Mosley’s choice for his two weekly fast days? You guessed it – Monday and Thursday.

Their book, “The Fast Diet: The secret of intermittent fasting – lose weight, stay healthy, live longer,” has topped bestselling book lists in Britain and the United States this year, with more than a dozen reprints.

Mosley said the diet is based on work by British and U.S. scientists who found intermittent fasting helped people lose more fat, increase insulin sensitivity and cut cholesterol.

He tried this eating regime for a BBC television science program titled “Eat, Fast, Live Longer” last August, when his own cholesterol level was too high and his blood sugar was in the diabetic range. He says he was stunned by the results.

“I started doing intermittent fasting a year ago, lost 8 kgs (18 pounds) of fat over 3 months and my blood results went back to normal,” Mosley told Reuters.
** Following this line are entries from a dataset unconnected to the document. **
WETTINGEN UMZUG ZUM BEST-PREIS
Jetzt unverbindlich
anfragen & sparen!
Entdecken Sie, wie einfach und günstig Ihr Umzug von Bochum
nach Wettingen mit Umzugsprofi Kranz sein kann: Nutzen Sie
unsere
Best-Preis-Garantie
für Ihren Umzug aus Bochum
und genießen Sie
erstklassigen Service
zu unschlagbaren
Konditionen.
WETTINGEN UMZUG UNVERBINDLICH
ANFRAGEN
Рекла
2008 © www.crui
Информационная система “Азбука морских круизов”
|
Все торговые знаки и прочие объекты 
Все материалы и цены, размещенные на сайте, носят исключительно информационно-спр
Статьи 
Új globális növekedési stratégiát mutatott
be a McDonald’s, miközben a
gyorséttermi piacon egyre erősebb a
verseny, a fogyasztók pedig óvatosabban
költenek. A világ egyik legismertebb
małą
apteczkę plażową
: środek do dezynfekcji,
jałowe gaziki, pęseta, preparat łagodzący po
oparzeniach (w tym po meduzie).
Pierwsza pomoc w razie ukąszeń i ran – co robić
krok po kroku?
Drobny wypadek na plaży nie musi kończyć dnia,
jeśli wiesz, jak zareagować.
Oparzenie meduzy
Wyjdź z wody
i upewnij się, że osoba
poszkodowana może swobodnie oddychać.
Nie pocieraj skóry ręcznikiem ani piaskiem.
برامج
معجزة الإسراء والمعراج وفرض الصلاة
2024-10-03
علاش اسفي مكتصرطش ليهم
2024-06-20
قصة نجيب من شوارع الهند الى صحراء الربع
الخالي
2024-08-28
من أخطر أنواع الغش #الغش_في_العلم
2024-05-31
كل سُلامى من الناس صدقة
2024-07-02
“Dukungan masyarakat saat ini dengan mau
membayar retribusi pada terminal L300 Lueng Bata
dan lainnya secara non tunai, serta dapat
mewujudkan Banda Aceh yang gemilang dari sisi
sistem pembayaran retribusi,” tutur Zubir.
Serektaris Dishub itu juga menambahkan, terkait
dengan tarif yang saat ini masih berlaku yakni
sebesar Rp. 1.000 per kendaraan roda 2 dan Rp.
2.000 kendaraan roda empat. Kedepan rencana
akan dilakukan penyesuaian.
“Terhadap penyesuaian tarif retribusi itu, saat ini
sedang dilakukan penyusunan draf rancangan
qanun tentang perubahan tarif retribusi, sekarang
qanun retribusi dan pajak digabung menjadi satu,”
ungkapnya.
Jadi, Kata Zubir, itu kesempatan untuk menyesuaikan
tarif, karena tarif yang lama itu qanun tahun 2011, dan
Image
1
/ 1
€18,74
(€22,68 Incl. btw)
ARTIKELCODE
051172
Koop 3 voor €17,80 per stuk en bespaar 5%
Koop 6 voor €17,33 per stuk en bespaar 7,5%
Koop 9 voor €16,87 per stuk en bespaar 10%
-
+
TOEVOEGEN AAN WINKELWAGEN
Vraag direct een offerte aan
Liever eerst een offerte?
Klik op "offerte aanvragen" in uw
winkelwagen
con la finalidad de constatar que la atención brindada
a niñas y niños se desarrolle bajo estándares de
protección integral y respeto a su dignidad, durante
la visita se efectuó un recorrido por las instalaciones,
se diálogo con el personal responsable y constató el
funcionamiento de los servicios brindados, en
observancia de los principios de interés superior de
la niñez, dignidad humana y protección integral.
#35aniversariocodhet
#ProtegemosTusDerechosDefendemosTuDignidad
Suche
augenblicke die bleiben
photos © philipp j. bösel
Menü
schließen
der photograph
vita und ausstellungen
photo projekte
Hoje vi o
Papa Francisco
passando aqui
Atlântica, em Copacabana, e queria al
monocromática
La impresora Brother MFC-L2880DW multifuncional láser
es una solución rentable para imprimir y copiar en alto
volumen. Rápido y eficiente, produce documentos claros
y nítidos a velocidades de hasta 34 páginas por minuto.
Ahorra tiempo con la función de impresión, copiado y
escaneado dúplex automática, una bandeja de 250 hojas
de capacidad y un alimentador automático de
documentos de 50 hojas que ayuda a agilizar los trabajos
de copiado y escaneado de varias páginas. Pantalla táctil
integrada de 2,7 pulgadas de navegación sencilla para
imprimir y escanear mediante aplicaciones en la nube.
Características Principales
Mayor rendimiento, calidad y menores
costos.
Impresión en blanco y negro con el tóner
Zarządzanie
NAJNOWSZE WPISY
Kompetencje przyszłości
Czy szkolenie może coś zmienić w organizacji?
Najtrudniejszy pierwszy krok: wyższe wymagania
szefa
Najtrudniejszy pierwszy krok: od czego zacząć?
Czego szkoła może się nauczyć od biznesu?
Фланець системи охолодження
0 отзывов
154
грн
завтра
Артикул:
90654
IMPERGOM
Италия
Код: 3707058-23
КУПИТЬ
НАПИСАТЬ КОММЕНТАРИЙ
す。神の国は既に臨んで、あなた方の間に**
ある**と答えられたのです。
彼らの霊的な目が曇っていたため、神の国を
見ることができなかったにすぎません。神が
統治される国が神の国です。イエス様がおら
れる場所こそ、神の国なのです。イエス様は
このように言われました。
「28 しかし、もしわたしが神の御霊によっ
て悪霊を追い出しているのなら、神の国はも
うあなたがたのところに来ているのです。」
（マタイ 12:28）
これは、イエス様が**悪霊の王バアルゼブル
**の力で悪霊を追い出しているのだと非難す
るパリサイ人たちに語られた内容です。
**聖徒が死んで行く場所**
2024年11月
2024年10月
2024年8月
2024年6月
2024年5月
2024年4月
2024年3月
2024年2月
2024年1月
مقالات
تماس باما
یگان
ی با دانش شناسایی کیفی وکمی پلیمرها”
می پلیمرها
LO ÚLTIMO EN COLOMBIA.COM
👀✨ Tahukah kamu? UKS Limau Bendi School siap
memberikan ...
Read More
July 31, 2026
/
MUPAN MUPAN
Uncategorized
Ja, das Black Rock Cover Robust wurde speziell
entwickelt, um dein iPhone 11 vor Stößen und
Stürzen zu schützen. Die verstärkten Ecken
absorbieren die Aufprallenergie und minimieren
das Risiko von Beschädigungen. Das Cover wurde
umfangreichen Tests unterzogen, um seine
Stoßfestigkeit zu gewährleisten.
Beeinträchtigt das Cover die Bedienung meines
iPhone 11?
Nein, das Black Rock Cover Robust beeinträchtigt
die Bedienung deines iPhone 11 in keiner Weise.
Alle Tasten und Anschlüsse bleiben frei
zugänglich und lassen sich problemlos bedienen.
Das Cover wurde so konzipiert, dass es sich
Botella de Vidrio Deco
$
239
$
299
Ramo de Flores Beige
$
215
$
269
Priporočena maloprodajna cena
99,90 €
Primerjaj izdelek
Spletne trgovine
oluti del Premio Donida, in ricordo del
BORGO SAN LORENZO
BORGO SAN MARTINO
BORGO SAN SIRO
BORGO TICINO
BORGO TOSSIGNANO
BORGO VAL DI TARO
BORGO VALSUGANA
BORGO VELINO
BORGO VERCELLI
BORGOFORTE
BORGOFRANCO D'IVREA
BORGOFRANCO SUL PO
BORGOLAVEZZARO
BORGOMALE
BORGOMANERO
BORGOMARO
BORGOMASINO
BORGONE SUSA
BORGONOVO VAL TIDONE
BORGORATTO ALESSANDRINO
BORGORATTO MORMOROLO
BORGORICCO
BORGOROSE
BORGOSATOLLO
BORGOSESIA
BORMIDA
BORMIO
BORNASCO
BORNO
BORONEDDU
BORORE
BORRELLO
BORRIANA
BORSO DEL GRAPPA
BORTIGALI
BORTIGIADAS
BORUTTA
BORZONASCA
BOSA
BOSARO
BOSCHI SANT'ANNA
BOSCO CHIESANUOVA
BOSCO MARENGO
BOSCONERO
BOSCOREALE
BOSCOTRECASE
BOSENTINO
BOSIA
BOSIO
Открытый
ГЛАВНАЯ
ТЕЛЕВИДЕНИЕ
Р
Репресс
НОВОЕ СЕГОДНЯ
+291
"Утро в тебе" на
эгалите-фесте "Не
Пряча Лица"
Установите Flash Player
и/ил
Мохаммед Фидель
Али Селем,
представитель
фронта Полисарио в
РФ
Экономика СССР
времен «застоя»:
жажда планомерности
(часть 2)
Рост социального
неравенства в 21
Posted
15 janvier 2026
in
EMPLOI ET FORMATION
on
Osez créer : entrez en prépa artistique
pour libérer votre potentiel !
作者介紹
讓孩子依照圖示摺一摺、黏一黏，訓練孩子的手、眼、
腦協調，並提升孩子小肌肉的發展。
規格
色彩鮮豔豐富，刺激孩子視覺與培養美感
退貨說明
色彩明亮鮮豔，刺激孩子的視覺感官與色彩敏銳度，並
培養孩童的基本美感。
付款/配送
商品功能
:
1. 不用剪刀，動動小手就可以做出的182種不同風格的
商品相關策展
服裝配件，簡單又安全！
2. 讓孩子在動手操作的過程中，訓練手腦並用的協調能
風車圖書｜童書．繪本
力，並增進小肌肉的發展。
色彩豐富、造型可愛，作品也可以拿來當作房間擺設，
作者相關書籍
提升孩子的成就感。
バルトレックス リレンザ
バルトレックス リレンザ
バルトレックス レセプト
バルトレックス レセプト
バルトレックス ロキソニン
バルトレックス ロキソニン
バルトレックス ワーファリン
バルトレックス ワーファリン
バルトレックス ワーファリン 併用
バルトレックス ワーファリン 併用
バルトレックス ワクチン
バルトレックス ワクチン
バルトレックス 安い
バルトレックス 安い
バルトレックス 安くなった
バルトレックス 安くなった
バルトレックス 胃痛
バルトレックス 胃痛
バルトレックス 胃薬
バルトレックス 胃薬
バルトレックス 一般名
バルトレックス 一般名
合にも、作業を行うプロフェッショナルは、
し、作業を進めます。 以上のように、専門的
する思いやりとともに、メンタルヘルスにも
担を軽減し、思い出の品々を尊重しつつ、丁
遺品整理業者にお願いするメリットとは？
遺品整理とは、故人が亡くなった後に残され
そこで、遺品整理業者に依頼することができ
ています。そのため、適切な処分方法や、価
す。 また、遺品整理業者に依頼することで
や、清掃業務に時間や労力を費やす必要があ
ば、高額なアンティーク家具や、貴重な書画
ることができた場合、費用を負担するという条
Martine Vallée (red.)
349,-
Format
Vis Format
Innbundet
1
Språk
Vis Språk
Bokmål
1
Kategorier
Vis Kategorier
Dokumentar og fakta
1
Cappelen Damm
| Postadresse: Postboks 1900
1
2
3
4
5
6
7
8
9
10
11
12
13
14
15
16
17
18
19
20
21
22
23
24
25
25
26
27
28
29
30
Mosley attributes his diet’s success—an average loss of a pound a week for both women and men—to psychology. “The problem with standard diets is that you feel like you are constantly having to exercise restraint and that means you are thinking about food all the time, which becomes self-defeating,” he explains.

“On this regime you are only really on a diet two days a week. It is also extremely flexible and simple.”

The Shulchan Aruch suggests that Monday and Thursday were picked to be the two days of fasting because these are Yemei Ratzon (days of grace). It points out that Moses went up a second time to Mount Sinai to receive the Torah on a Thursday and came down on a Monday.

There are no supplications being offered along with the Mosley diet plan.